Italy’s most magical city: Turin
Defining the horizons of Turin is the Basilica of Superga, located up the hills of the city. “Is it characterized by white or black energy?” I asked my tour guide – who stood to introduce me to the magical history of the city. “Not so white” she said. “Though built as a church by Juvarra – the mysterious plane carrying the entire Torino football team crashed in the back of the Basilica. The crash, since then adds a mystical element to the monument built by Filipo Juvarra for the Savoy dynasty.”
It is this mystical element that largely characterized Turin – the capital city of Piedmont that lies relatively unexplored in the bag packer’s tour of Italy. Its quiet charm and rich history make it a city that grows on you. Its history largely defined by it being the capital of the Savoy kingdom that reduced the territory of the Vatican and ultimately the unification of Italy – leaves a profound impact, imprinting intricate details about things you recognized but never really knew the source of. Fiat cars for example, are produced in Turin. Nutella and Ferrero Rochers, produced by Ferrero, are other examples of piemontese marvels.

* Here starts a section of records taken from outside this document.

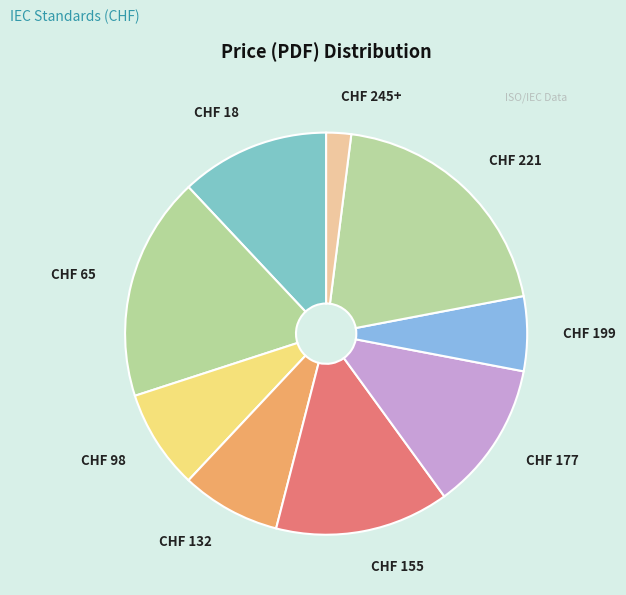

Does any single category account for the majority?

No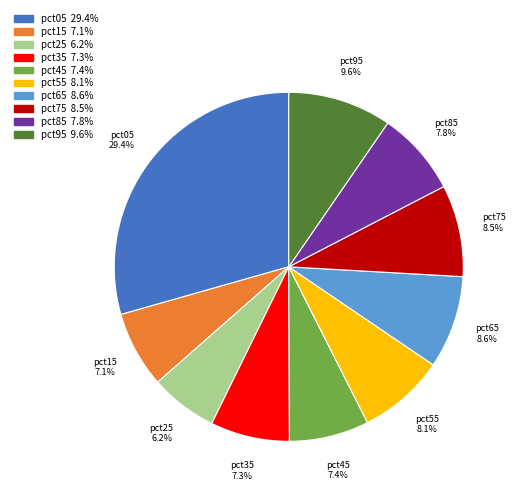

Is there any slice that represents more than half of the pie?

No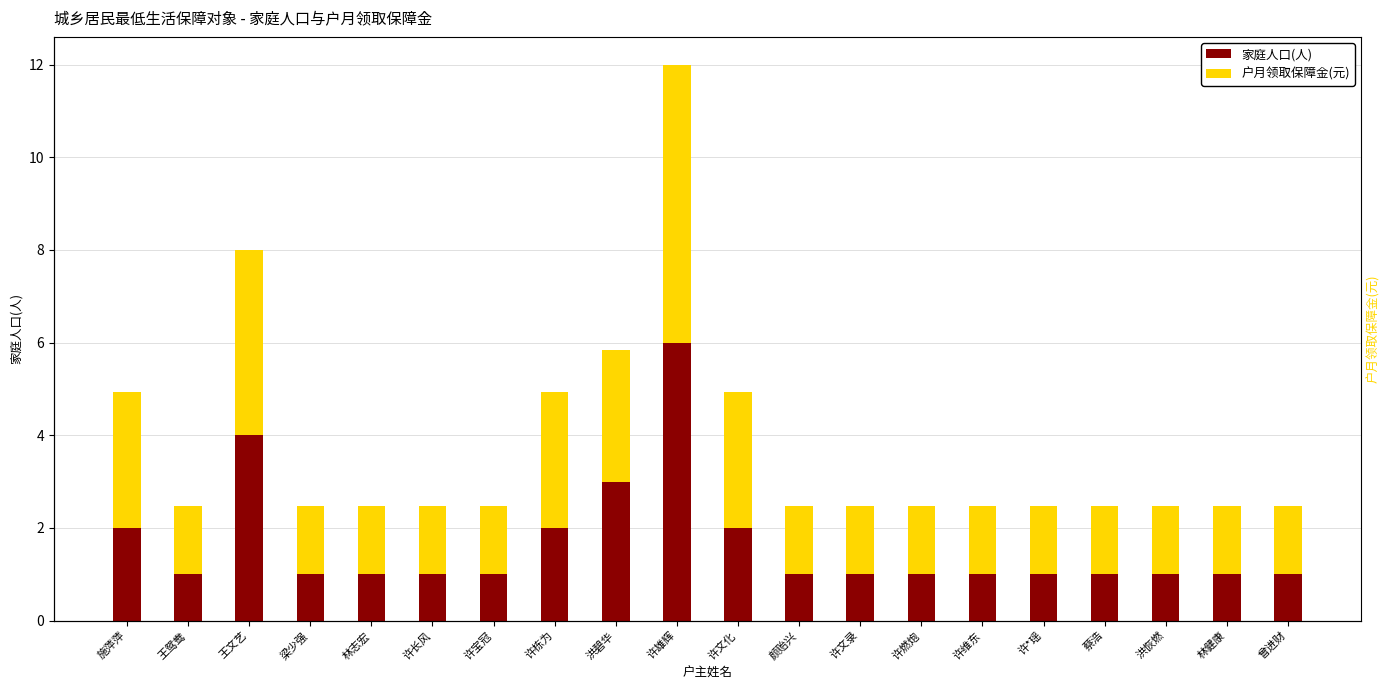

Rank the categories by 户月领取保障金(元) value from lowest to highest.

王鸳鸯, 梁少强, 林志宏, 许长风, 许宝冠, 颜贻兴, 许文录, 许燃炮, 许维东, 许*瑶, 蔡浩, 洪恢燃, 林健康, 曾进财, 洪碧华, 施萍萍, 许栋为, 许文化, 王文艺, 许雄辉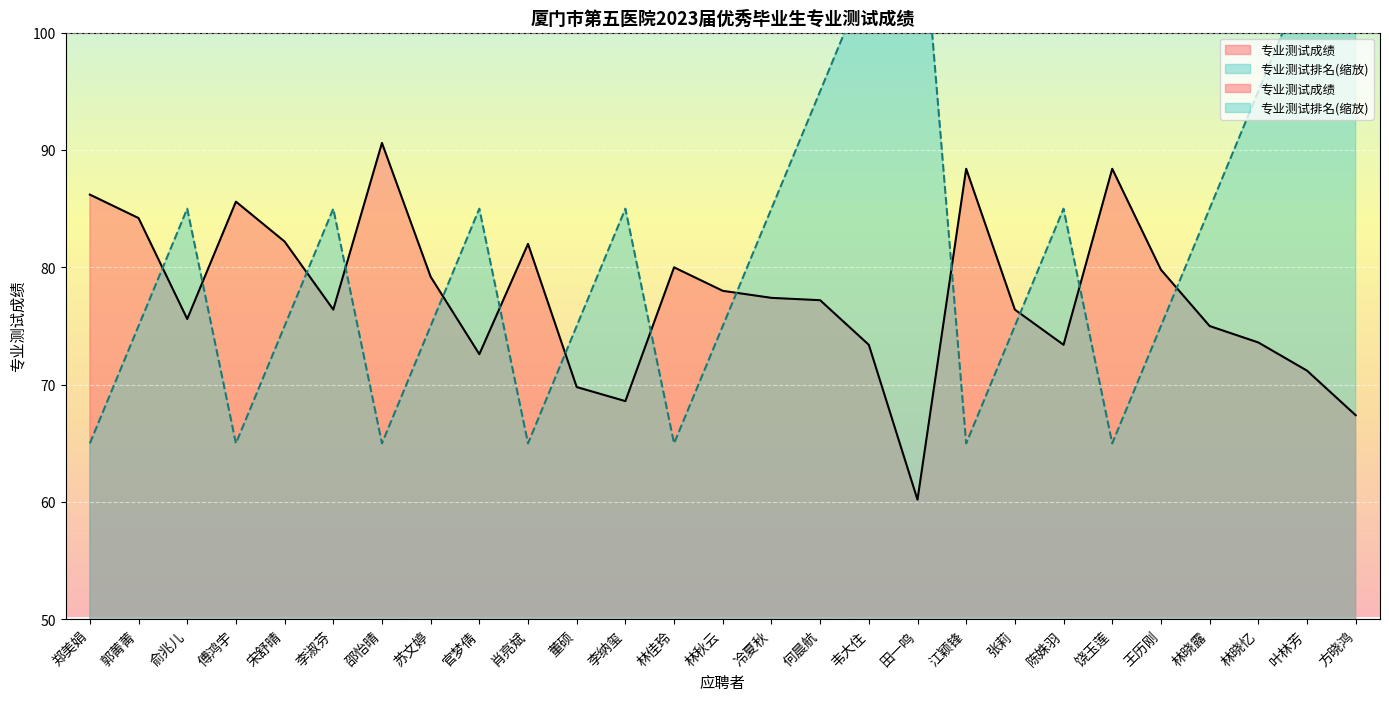

What position from the left is 韦大住?

17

Hosting the third largest collection of Egyptian artifacts in the world, Turin’s Egyptian museum is yet another spot you would not want to miss.
What captured my imagination was yet another detail, of the various other details, that escape the perfunctory glance of the city’s visiting travelers – its magical connection.
The story of Turin’s magic begins with it being the only city in the world located in triangle of both black magic as well as white magic. The triangle of black magic is formed by the cities San Francisco, London and Turin. The white magic triangle is marked by Lyon, Prague and Turin.
Turin’s black magic tour begins with Piazza Statuto – the dark part of the city which was in the past – used as a dark spot where people were slaughtered. Slaughtered either for planning the overthrow of the Savoy kingdom or during the Roman times, for being a witch. Located to the west of the city centre, Piazza Statuto, since the Roman times, was considered inauspicious – as the sun sank in this part of the city.
Built over an ancient cemetery, Piazza Statuto is characterized by the presence of the Frejus fountain that stands as the emblem of dark Turin. The winged angel that lies about the fountain is meant to signify Lucifer, standing in the centre of the city’s dark past – overlooking and preventing the rise of titans, who once died while building the Frejus tunnel connecting Italy with France. Another interpretation is that the titans strive hard to overcome adversity to reach the pinnacle of reason. The pinnacle of reason however is viewed with suspicion by the church and so standing atop it is none other than Lucifer. In fact, from the top, Lucifer looks towards that part of the city which hosts the shroud of Turin–the white part.
Moving from Piazza Statuto, the next stop in the exploration of the city’s magical quarter begins with the Fontana Angelica in Piazza Solferino. Created by Giovanni Riva in 1930, the Fontana Angelica was initially meant to be placed near a cathedral. But when the church was cognized about Riva’s connection to the Free Masons the fountain was relocated to its present position. Built truly in the freemason architecture, the fountain has four statues. The male statues represent the Boaz and Jaquim of the temple of Solomon, a structure revered by the Masons.
The female maidens signify the seasons summer and spring – other masonic symbols with spring denoting growth and spiritual realization from the inside while summer – represents outward learning through the material world and stimuli.
Walking past Piazza Solferino towards Via Alfieri, one can gaze through various masonic and supernatural symbols the streets of Turin have to offer. Ironically most of the devil shaped faces often stand opposite to a church or shops selling clothes for priests.
And then when the streets of black magic seem to crumble, the white part of the city emerges. Interestingly enough it is in the Piazza del Palazzo where the black and white parts of the city meet.
From then forth the white streets of Turin emerge in full vigour. Unsurprisingly, these streets are associated with the Savoy nobility and the Shroud of Turin – a historic cloth housed in the Cathedral of Saint John the Baptist of Turin that bears the image of a crucified man which many believe to be that of Jesus Christ.
The last stop of the magical journey ends with the Chiesa della Gran Madre or Church of the Great Mother of God. Gran Madre marks the last stop of the journey simply because it blurs the distinction between black and white magic after all – given the inherent dichotomies it presents. It is a church, but it is architecture is more like a pagan temple. And finally it has two angels – one angel having the head gear of the pope at her feet. The other, most mysteriously holding the holy grail or holy goblet – that provides happiness, youth and food in infinite abundance. While Dan Brown suggests that this may be buried in the inverted pyramid at the entrance of the Louvre – the Gran Madre offers two pointers. First, that it is either buried under the Gran Madre itself or second, that it points to the direction where the holy grail is buried – which in this case stands to be Paris.